The role of root hairs in root water uptake - Insights from an image-based 3D model

Root hairs, tubular protrusions of epidermal root cells, are considered a key rhizosphere feature: by substantially increasing the contact area between roots and soil, they enhance the ability of plants to capture soil resources. Hence, they are considered a breeding target for improving drought tolerance and yield stability of crops. While their pivotal role in the uptake of immobile nutrients such as phosphorus is well accepted, their effect on root water uptake remains controversial as it varies across plant species. 
By means of image-based modelling, our objective was to identify environmental conditions (e.g. soil water content) and hair traits (e.g. root hair length and density) that determine the effectiveness of root hairs in root water uptake. Furthermore, we investigated the effect of drought stress-induced root hair shrinkage on root water uptake.

We scanned root compartments of 8 days old maize seedlings (Zea Mays L.) grown in a loamy soil using synchrotron radiation X-ray CT. Based on the collected image-data, we implemented a 3D root water uptake model.

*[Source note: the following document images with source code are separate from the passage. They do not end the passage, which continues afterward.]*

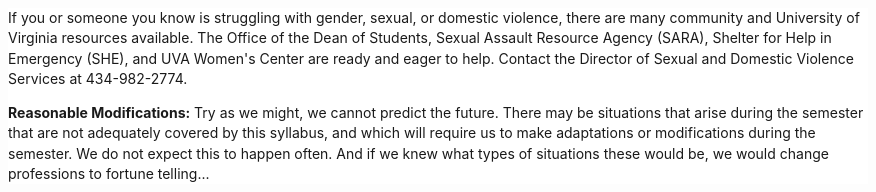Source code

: If you or someone you know is struggling with gender, sexual, or domestic violence, there are many community and University of Virginia resources available. The Office of the Dean of Students, Sexual Assault Resource Agency (SARA), Shelter for Help in Emergency (SHE), and UVA Women's Center are ready and eager to help. Contact the Director of Sexual and Domestic Violence Services at 434-982-2774.

**Reasonable Modifications:** Try as we might, we cannot predict the future.  There may be situations that arise during the semester that are not adequately covered by this syllabus, and which will require us to make adaptations or modifications during the semester.  We do not expect this to happen often.  And if we knew what types of situations these would be, we would change professions to fortune telling...

[1]: index.html
[2]: index.md
[3]: frivolous-regrades.html
[4]: frivolous-regrades.md
[5]: ../docs/compilation.html
[6]: ../docs/compilation.md
[7]: labduedates.html
[8]: labduedates.md
[9]: ../docs/readings.html
[10]: ../docs/readings.md
[11]: course-introduction.html#/
[12]: course-introduction.html#/cs2102
[13]: ../labs/lab01/index.html
[14]: ../labs/lab01/index.md
[15]: daily-announcements.html#/

[31]: http://www.cs.virginia.edu/~mrf8t
[32]: mailto:mrf8t@virginia.edu
[33]: http://www.cs.virginia.edu/~asb
[34]: http://twitter.com/UVaCS2150
[35]: https://calendar.google.com/calendar/embed?src=fnt7qr3f64egh65rfe1bng8f8s%40group.calendar.google.com&ctz=America/New_York
[36]: https://www.virtualbox.org/
[37]: https://collab.its.virginia.edu/portal/site/eb965f29-11d0-4069-9140-6b4eb0f44444/tool-reset/495df88d-2624-46bf-872f-db154dd6048e
[38]: http://www.cs.virginia.edu/~nn4pj
[39]: mailto:mrf8t@virginia.edu


[41]: https://pegasus.cs.virginia.edu/satori/cs2150-sp2021/
[42]: https://pegasus.cs.virginia.edu/satori/cs2150-sp2021/tickets/
[43]: https://www.cs.virginia.edu/~cr4bd/
[44]: mailto:creiss@virginia.edu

By solving Richards equation numerically, we computed the propagation of water potential gradients across the root-soil continuum which allowed to quantify root water uptake. The high spatial resolution of the acquired images enabled us to explicitly take rhizosphere features, such as root hairs and root-soil matrix contact into account. We determined the key parameters governing the effectiveness of root hairs in water uptake by comparing a set of six maize root compartments before and after digitally removing their hairs. The quantification of root hair turgor-loss in response to progressive soil drying allowed us to implement hair shrinkage within our model.

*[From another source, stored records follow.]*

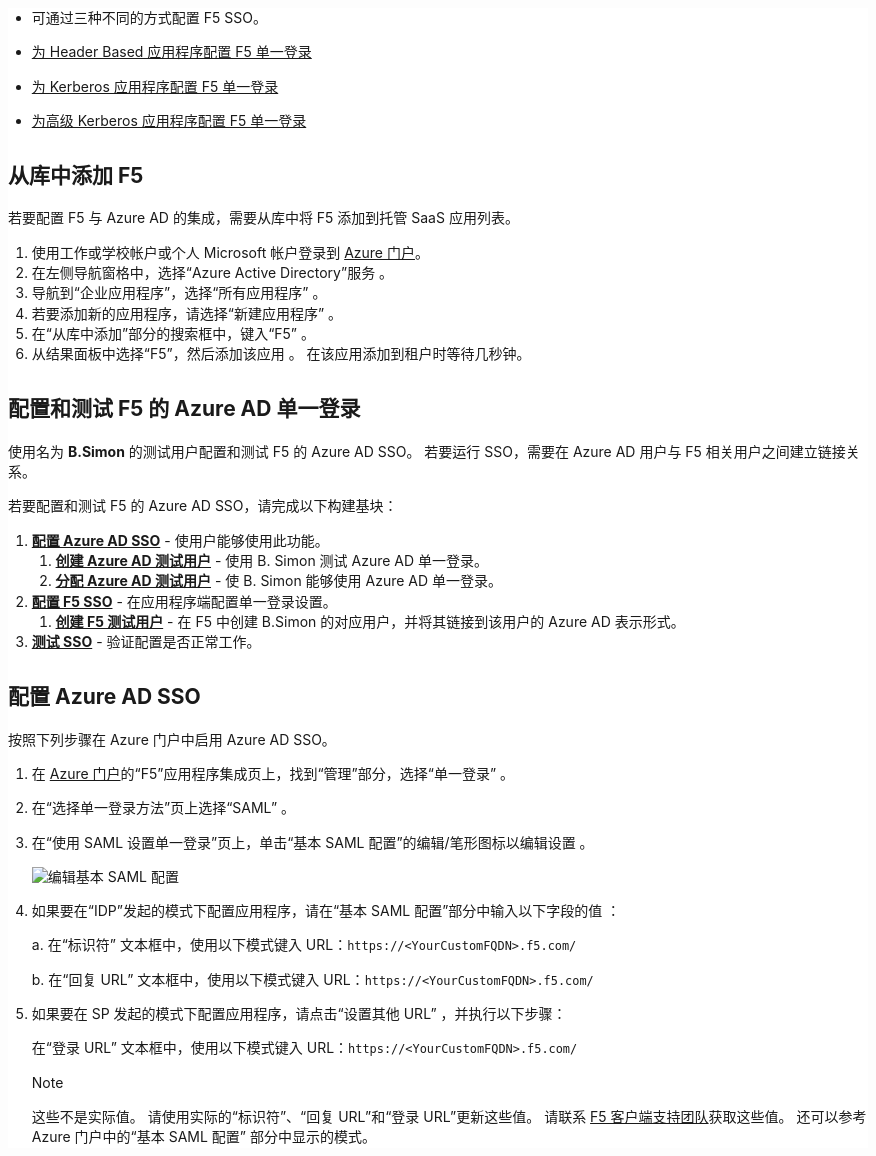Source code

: * 可通过三种不同的方式配置 F5 SSO。

- [为 Header Based 应用程序配置 F5 单一登录](#configure-f5-single-sign-on-for-header-based-application)

- [为 Kerberos 应用程序配置 F5 单一登录](kerbf5-tutorial.md)

- [为高级 Kerberos 应用程序配置 F5 单一登录](advance-kerbf5-tutorial.md)

## <a name="adding-f5-from-the-gallery"></a>从库中添加 F5

若要配置 F5 与 Azure AD 的集成，需要从库中将 F5 添加到托管 SaaS 应用列表。

1. 使用工作或学校帐户或个人 Microsoft 帐户登录到 [Azure 门户](https://portal.azure.com)。
1. 在左侧导航窗格中，选择“Azure Active Directory”服务  。
1. 导航到“企业应用程序”，选择“所有应用程序”   。
1. 若要添加新的应用程序，请选择“新建应用程序”  。
1. 在“从库中添加”部分的搜索框中，键入“F5”   。
1. 从结果面板中选择“F5”，然后添加该应用  。 在该应用添加到租户时等待几秒钟。

## <a name="configure-and-test-azure-ad-single-sign-on-for-f5"></a>配置和测试 F5 的 Azure AD 单一登录

使用名为 **B.Simon** 的测试用户配置和测试 F5 的 Azure AD SSO。 若要运行 SSO，需要在 Azure AD 用户与 F5 相关用户之间建立链接关系。

若要配置和测试 F5 的 Azure AD SSO，请完成以下构建基块：

1. **[配置 Azure AD SSO](#configure-azure-ad-sso)** - 使用户能够使用此功能。
    1. **[创建 Azure AD 测试用户](#create-an-azure-ad-test-user)** - 使用 B. Simon 测试 Azure AD 单一登录。
    1. **[分配 Azure AD 测试用户](#assign-the-azure-ad-test-user)** - 使 B. Simon 能够使用 Azure AD 单一登录。
1. **[配置 F5 SSO](#configure-f5-sso)** - 在应用程序端配置单一登录设置。
    1. **[创建 F5 测试用户](#create-f5-test-user)** - 在 F5 中创建 B.Simon 的对应用户，并将其链接到该用户的 Azure AD 表示形式。
1. **[测试 SSO](#test-sso)** - 验证配置是否正常工作。

## <a name="configure-azure-ad-sso"></a>配置 Azure AD SSO

按照下列步骤在 Azure 门户中启用 Azure AD SSO。

1. 在 [Azure 门户](https://portal.azure.com/)的“F5”应用程序集成页上，找到“管理”部分，选择“单一登录”    。
1. 在“选择单一登录方法”页上选择“SAML”   。
1. 在“使用 SAML 设置单一登录”页上，单击“基本 SAML 配置”的编辑/笔形图标以编辑设置   。

   ![编辑基本 SAML 配置](common/edit-urls.png)

1. 如果要在“IDP”发起的模式下配置应用程序，请在“基本 SAML 配置”部分中输入以下字段的值   ：

    a. 在“标识符”  文本框中，使用以下模式键入 URL：`https://<YourCustomFQDN>.f5.com/`

    b. 在“回复 URL”  文本框中，使用以下模式键入 URL：`https://<YourCustomFQDN>.f5.com/`

1. 如果要在 SP  发起的模式下配置应用程序，请点击“设置其他 URL”  ，并执行以下步骤：

    在“登录 URL”  文本框中，使用以下模式键入 URL：`https://<YourCustomFQDN>.f5.com/`

    > [!NOTE]
    > 这些不是实际值。 请使用实际的“标识符”、“回复 URL”和“登录 URL”更新这些值。 请联系 [F5 客户端支持团队](https://support.f5.com/csp/knowledge-center/software/BIG-IP?module=BIG-IP%20APM45)获取这些值。 还可以参考 Azure 门户中的“基本 SAML 配置”  部分中显示的模式。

We found that the effect of root hairs in root water uptake is governed by 1) the root hair induced increase in root soil contact and 2) root hair length. Furthermore, our results suggest that root hairs potentially facilitate root water uptake under dry soil conditions (< -0.1MPa). However, in the dry range, root hair shrinkage severely reduces the effect of hairs. Depending on their turgor-loss curve, root hairs may still provide a positive effect on root water uptake in a narrow range of soil matric potential. 

In summary, the effect of root hairs on root water uptake depends on soil water content, root-soil contact, root hair length and the turgor-loss point of hairs.